I turn into the bedroom, adamant to have her on or in the bed within the next two minutes. I place the suitcase on its stand and start removing decorative pillows from the bed.

"Helena," she calls me from the foyer. "Come here, please."

Although she uses the word "please", hers is a command rather than a request.

"What's the matter, darling?" I call back, kicking my boots off and turning the covers down.

"Come here." She repeats. "Please."

I make my way to the bedroom door to look for her. "Are you alright?"

She leans against the chalet's door, her head tilted back, exposing her neck, her eyes are closed. Her glasses are holding her hair back at the top of her head. Her arms are limp by her sides, palms facing the surface of the door. Is she offering herself to me?

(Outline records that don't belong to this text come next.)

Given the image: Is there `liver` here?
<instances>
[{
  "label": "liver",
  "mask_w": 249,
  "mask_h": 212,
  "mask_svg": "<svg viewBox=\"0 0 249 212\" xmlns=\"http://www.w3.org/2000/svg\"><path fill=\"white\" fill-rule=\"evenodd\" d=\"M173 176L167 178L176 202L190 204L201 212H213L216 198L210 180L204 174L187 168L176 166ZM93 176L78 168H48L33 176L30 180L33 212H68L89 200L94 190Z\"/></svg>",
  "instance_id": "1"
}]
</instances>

I stalk towards her, taking long, careful strides. I notice her jacket is carelessly dropped at her feet.

"That," she opens her eyes, "depends entirely on your definition of 'alright'." She lifts her head from the door and looks into my eyes, her head tilted slightly downward, now that I am a foot or two away from her and barefoot.

I can't help but be a little worried. I hold my hand out to her forehead, touching her lightly with the backs of my fingers. She leans into the touch, closing her eyes again. Before I know it, her left hand is holding my hand at her forehead, dragging it down her cheek to her lips where she kisses my fingers.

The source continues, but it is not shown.